The woman blinked up at him.
 
“What do you mean?”

“I don’t need you.”

“That’s not true, Jack.”

“It is true,” Jack said calmly.
 
“Things are different now.
 
I’ve changed.”

“Changed?” the woman said with clear concern.
 
“How?”

“I’m in love,” Jack said.
 
“With Gabrielle.”

“That’s… not possible.”

Jack smiled.
 
“I thought so as well… at one time.
 
But now I see different.”

The woman began shaking her head again.
 
“No.
 
That can’t be.”

Jack began toward her.
 
That seemed to cause her some alarm.
 
She reared slightly.
 
“Surely, you know this,” he said.
 
“You know I’m in love.”

“How would I know?”

“Don’t you remember?
 
Unlike Portia, you can always tell when I’m lying.”
 
He reached out and grabbed her by her arms.
 
He sneered, “Now, I want you to look me in the eye, right now… and tell me I’m lying.”

“You’ll lose her, Jack,” the woman said calmly.
 
“You’ll lose Portia, forever.”

Jack’s grip tightened.
 
“Tell me.”

Rose’s lips thinned and she turned away, unwilling to face him.
 
She tried to struggle out of his grip, but he held her firm.

“Tell me,” he hissed.

Rose continued to struggle,
then
seemed to fade.
 
Her head dropped momentarily, but she eventually looked up and gazed at him intently.
 
Again her head fell, this time in obvious shame.

“You see it, don’t you?” Jack said.

The woman would not meet his gaze.

“Don’t you!” Jack said, shaking her.

Her eyes came up.
 
They were tearful.
 
“Yes,” she said weakly.

Jack reared, and smiled.
 
He then relinquished her arms, which showed some signs of bruising.

“What are you going to do?” Rose asked.

“What I should have done last night, what I should have done all along.”

Rose’s face seemed to empty of life.
 
She spoke meekly, without force, as if already aware that it would do no good.
 
“You don’t have to do that, Jack.
 
You can take me back to Portia.”

“So she can use you again?
 
Unfurl you and Thomas, and whoever else inhabits that painting on someone else?
 
No.
 
You’re all going to burn.”

“Please,” she said, standing close to him and placing her hands on his chest.
 
“Let me show you.”

“That won’t work this time.
 
I told you I have Gabrielle.
 
I don’t need you anymore.”

“Yes, you do,” she whispered, looking up at him.

Jack smiled.
 
“Why continue to make a fool of yourself?”

“Because when I looked in your eyes, your love for Gabrielle wasn’t all I saw.”

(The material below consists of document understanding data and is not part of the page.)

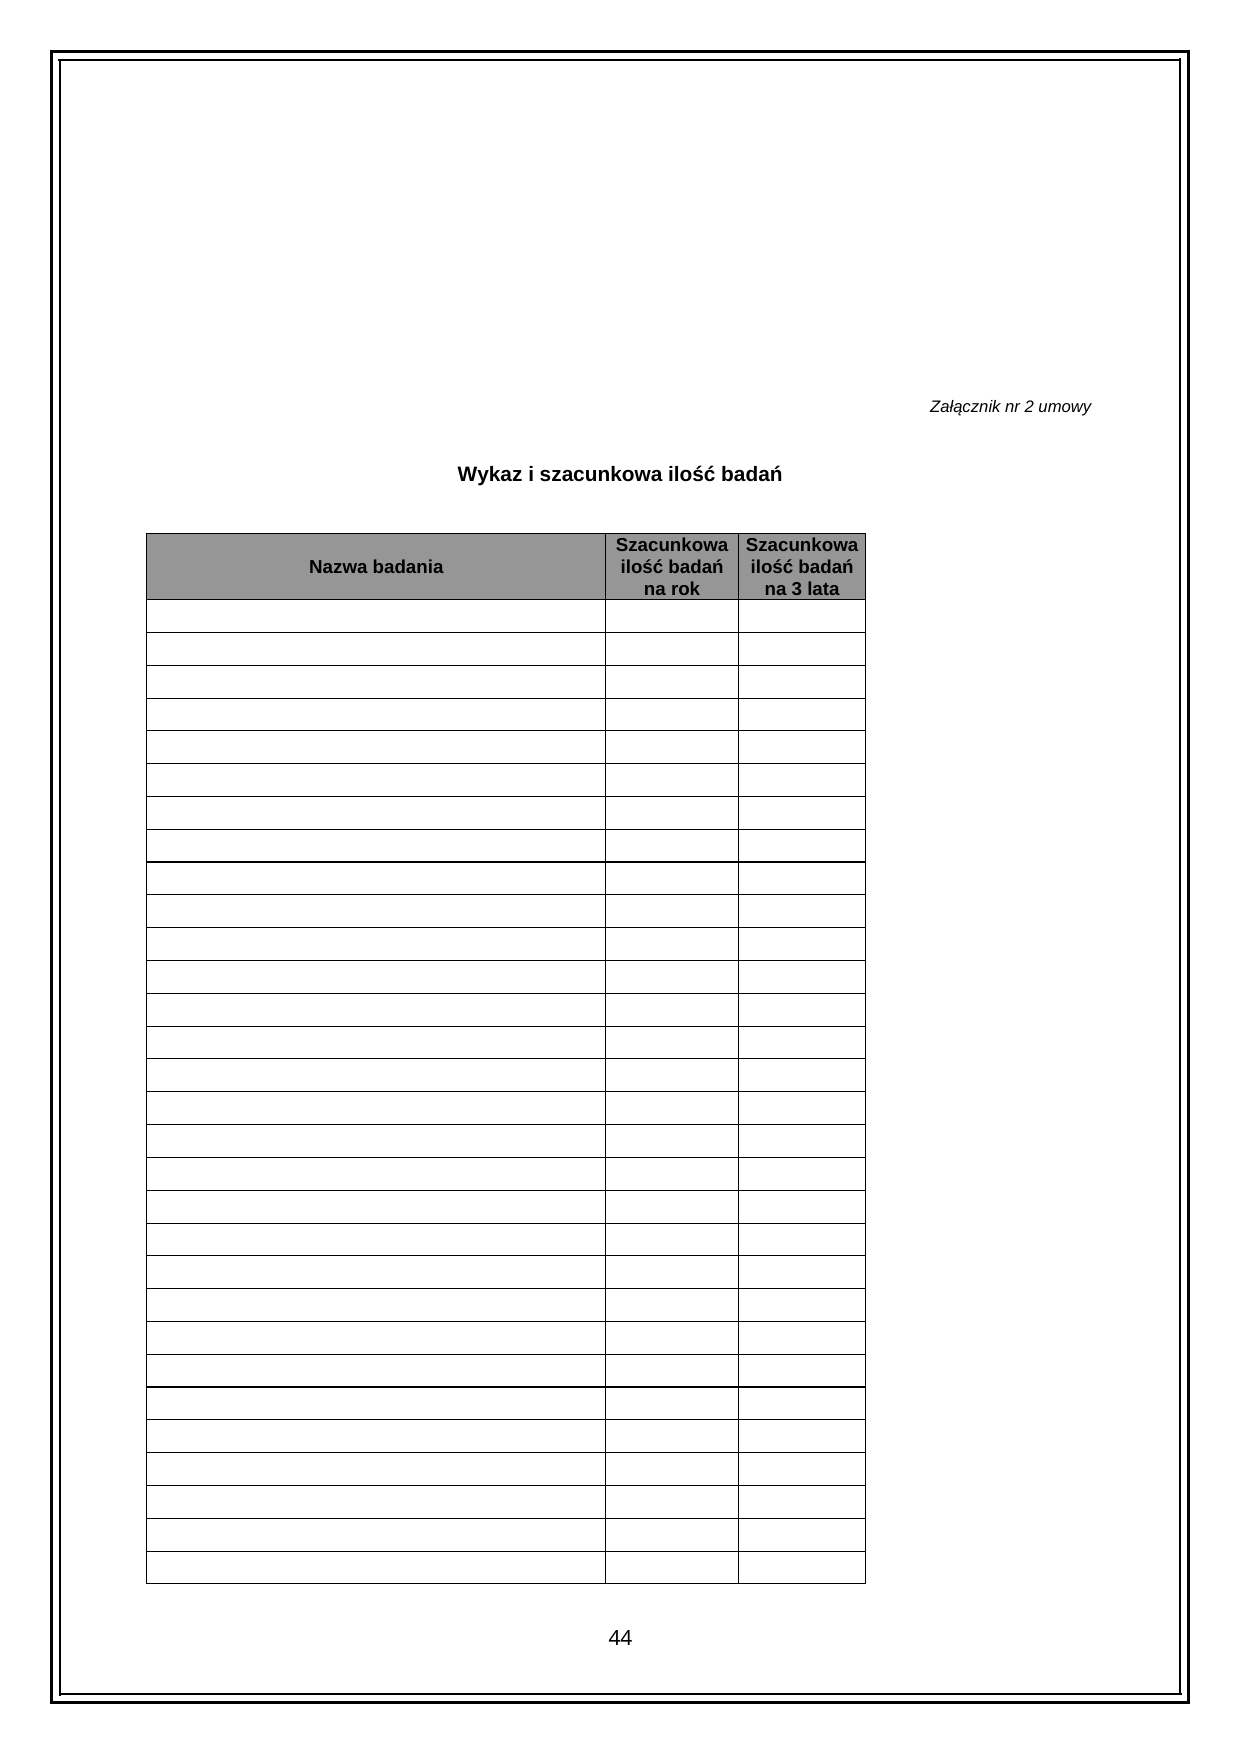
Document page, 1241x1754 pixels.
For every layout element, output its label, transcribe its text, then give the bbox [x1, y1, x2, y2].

table_cell [606, 1092, 738, 1124]
table_cell [147, 863, 605, 894]
table_cell [147, 699, 605, 730]
table_cell [147, 1191, 605, 1222]
table_cell [739, 1158, 865, 1189]
table_cell [147, 830, 605, 861]
table_cell [606, 928, 738, 960]
table_cell [147, 1158, 605, 1189]
table_cell [606, 863, 738, 894]
table_cell [739, 1289, 865, 1321]
table_cell [606, 764, 738, 796]
table_cell [147, 1420, 605, 1452]
table_cell [147, 1027, 605, 1058]
table_cell [147, 1486, 605, 1518]
text Wykaz i szacunkowa ilość badań [148, 461, 1092, 485]
table_cell [739, 1486, 865, 1518]
table_cell [147, 600, 605, 632]
table_cell [739, 895, 865, 927]
table_cell [739, 961, 865, 993]
table_header Szacunkowa ilość badań na 3 lata [739, 534, 865, 599]
table_cell [739, 600, 865, 632]
table_cell [147, 895, 605, 927]
table_cell [739, 830, 865, 861]
table_cell [147, 731, 605, 763]
table_cell [147, 961, 605, 993]
table_cell [147, 1388, 605, 1419]
table_cell [606, 633, 738, 664]
table_cell [606, 961, 738, 993]
table_cell [147, 1519, 605, 1551]
table_cell [147, 1125, 605, 1157]
table_cell [147, 797, 605, 829]
table_cell [739, 1224, 865, 1255]
table_cell [739, 994, 865, 1026]
table_cell [147, 1256, 605, 1288]
table_cell [606, 699, 738, 730]
table_header Szacunkowa ilość badań na rok [606, 534, 738, 599]
table_cell [739, 1092, 865, 1124]
table_cell [606, 1322, 738, 1354]
table_cell [147, 1453, 605, 1485]
table_cell [739, 1322, 865, 1354]
table_cell [739, 1191, 865, 1222]
table_cell [147, 1059, 605, 1091]
table_cell [606, 1158, 738, 1189]
table_cell [606, 600, 738, 632]
table_cell [606, 895, 738, 927]
table_cell [606, 1059, 738, 1091]
table_cell [147, 1289, 605, 1321]
table_cell [606, 1191, 738, 1222]
table_cell [147, 633, 605, 664]
table_cell [739, 699, 865, 730]
table_cell [147, 1322, 605, 1354]
table_header Nazwa badania [147, 534, 605, 599]
table_cell [147, 1224, 605, 1255]
table_cell [739, 1256, 865, 1288]
table_cell [739, 928, 865, 960]
table_cell [739, 1355, 865, 1386]
table_cell [147, 666, 605, 697]
table_cell [606, 1289, 738, 1321]
table_cell [739, 764, 865, 796]
table_cell [606, 1388, 738, 1419]
table_cell [739, 1519, 865, 1551]
table_cell [606, 1125, 738, 1157]
table_cell [147, 994, 605, 1026]
table_cell [606, 1224, 738, 1255]
table_cell [739, 1027, 865, 1058]
table_cell [147, 1552, 605, 1583]
table_cell [739, 797, 865, 829]
table_cell [606, 1027, 738, 1058]
table_cell [147, 928, 605, 960]
table_cell [739, 1420, 865, 1452]
table_cell [606, 994, 738, 1026]
table_cell [606, 1519, 738, 1551]
table_cell [606, 1453, 738, 1485]
table_cell [606, 1552, 738, 1583]
table_cell [147, 1092, 605, 1124]
table_cell [606, 830, 738, 861]
table_cell [606, 797, 738, 829]
table_cell [739, 731, 865, 763]
table_cell [606, 1256, 738, 1288]
table_cell [739, 1552, 865, 1583]
table_cell [739, 863, 865, 894]
table_cell [739, 666, 865, 697]
table_cell [147, 1355, 605, 1386]
table_cell [606, 666, 738, 697]
text Załącznik nr 2 umowy [148, 397, 1092, 416]
table_cell [606, 1355, 738, 1386]
table_cell [739, 1453, 865, 1485]
table_cell [147, 764, 605, 796]
table_cell [739, 633, 865, 664]
table_cell [606, 1420, 738, 1452]
table_cell [606, 731, 738, 763]
table_cell [739, 1388, 865, 1419]
table_cell [739, 1059, 865, 1091]
table_cell [739, 1125, 865, 1157]
table_cell [606, 1486, 738, 1518]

She then began to back away, very slowly, very carefully.
 
When she had passed through the doorway, she briefly held his gaze, looked to her right, and then disappeared in the direction of the bedroom.
 
He watched the doorway, feeling flatfooted and suddenly confused.
 
Some vague impulse instructed him to follow her, to pursue her and discover precisely what she meant.
 
But something else, another feeling, equally vague but no less demanding, insisted he simply ignore her and proceed with the rest of his
day.
 
Whatever she meant, it didn’t matter.
 
He was a new man, about to embark on a new life.

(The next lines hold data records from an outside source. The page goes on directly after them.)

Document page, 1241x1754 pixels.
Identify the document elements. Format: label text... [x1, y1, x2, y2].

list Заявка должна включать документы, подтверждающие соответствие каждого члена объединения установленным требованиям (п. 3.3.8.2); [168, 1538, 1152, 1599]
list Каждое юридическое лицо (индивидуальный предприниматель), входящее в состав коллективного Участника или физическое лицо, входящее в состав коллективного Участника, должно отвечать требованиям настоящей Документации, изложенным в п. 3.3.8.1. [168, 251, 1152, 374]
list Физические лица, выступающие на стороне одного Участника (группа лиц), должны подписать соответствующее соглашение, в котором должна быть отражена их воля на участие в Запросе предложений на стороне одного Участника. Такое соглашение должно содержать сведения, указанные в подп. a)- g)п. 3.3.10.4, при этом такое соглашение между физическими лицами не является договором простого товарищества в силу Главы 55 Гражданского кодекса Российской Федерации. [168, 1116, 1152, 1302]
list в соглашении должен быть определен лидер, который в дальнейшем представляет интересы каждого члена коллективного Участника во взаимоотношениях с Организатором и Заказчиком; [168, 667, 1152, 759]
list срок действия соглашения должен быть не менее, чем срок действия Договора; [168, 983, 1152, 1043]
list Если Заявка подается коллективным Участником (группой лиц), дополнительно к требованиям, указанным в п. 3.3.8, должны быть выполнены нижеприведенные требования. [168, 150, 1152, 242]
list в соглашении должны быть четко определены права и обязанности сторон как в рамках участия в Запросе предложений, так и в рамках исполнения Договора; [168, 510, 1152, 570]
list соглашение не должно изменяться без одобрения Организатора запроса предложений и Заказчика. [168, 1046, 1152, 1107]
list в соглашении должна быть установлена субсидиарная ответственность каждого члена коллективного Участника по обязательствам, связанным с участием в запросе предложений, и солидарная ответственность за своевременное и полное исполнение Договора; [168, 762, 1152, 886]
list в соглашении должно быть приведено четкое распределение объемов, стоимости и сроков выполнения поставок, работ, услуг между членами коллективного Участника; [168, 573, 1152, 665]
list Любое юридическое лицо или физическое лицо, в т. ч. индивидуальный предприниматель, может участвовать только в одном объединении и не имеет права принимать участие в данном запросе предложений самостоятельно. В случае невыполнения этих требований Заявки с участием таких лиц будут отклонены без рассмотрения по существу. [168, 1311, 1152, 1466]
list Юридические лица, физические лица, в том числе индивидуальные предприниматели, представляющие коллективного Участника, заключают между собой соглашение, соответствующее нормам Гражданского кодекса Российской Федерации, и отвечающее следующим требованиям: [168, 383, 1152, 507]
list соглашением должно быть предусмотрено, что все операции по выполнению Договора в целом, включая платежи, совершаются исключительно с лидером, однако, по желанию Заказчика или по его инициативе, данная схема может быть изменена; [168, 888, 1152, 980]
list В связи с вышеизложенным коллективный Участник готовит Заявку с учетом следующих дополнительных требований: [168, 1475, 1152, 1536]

After another moment’s contemplation, however, he did move forward.
 
Cautiously, he leaned his head into the bathroom doorway and peered down the hall.
 
Rose had entered the bedroom and closed the door.

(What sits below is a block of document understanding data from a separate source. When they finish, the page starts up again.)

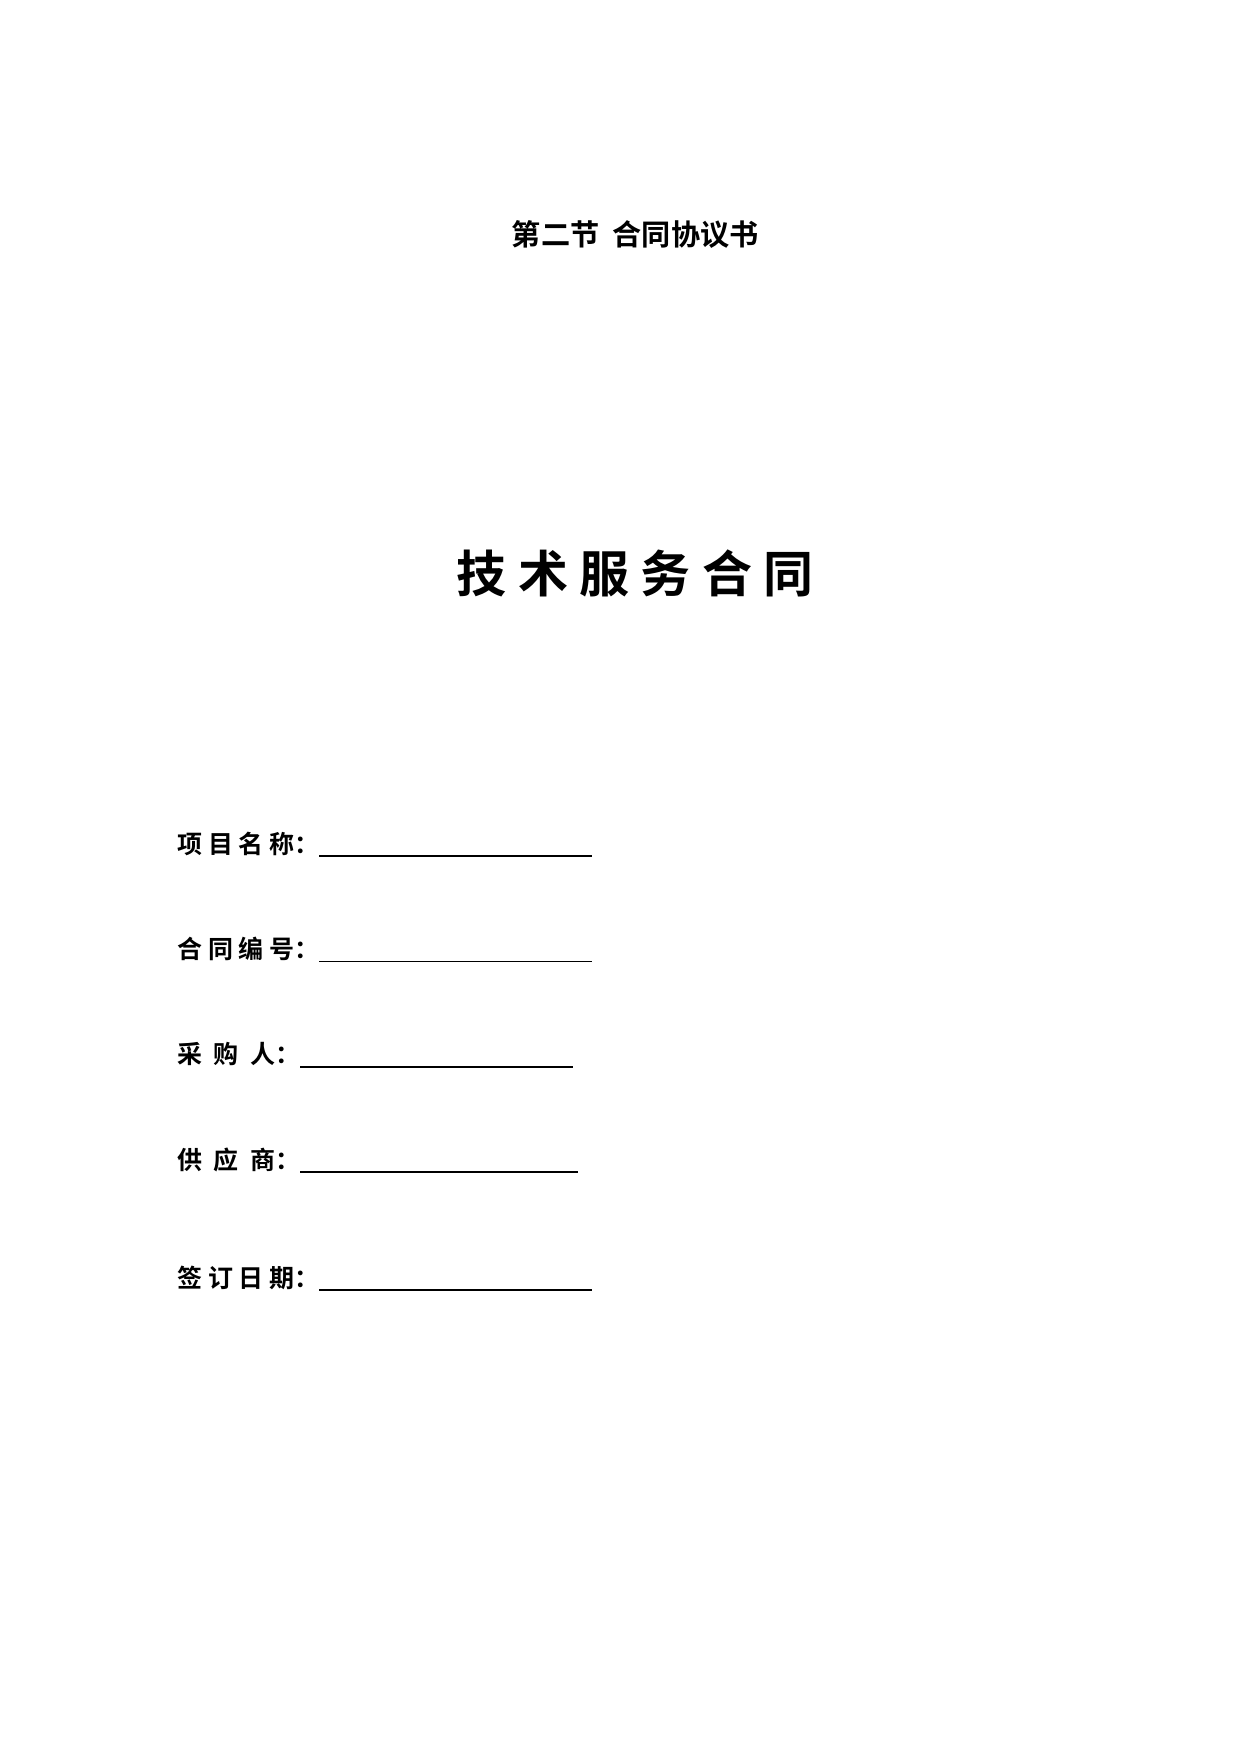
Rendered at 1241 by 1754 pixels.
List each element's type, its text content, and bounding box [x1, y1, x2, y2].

text 采 购 人： [177, 1035, 1093, 1071]
text 签 订 日 期： [177, 1258, 1044, 1294]
text 合 同 编 号： [177, 929, 1093, 966]
text 供 应 商： [177, 1140, 1093, 1177]
text 技 术 服 务 合 同 [177, 535, 1093, 607]
text 第二节 合同协议书 [177, 212, 1093, 254]
text 项 目 名 称： [177, 824, 1093, 860]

He stepped into the hall, and slowly made his way to the door.
 
There he hesitated, once more not seeing the need to proceed.
 
But his hand came up anyway.

As he reached for the doorknob, a glancing sense of familiarity caught hold of him.
 
He paused, frowned, his hand hanging in midair.
 
And then he remembered.
 
His hand had hung there the same way, just above the doorknob, on that night, that night he entered Portia’s bedroom.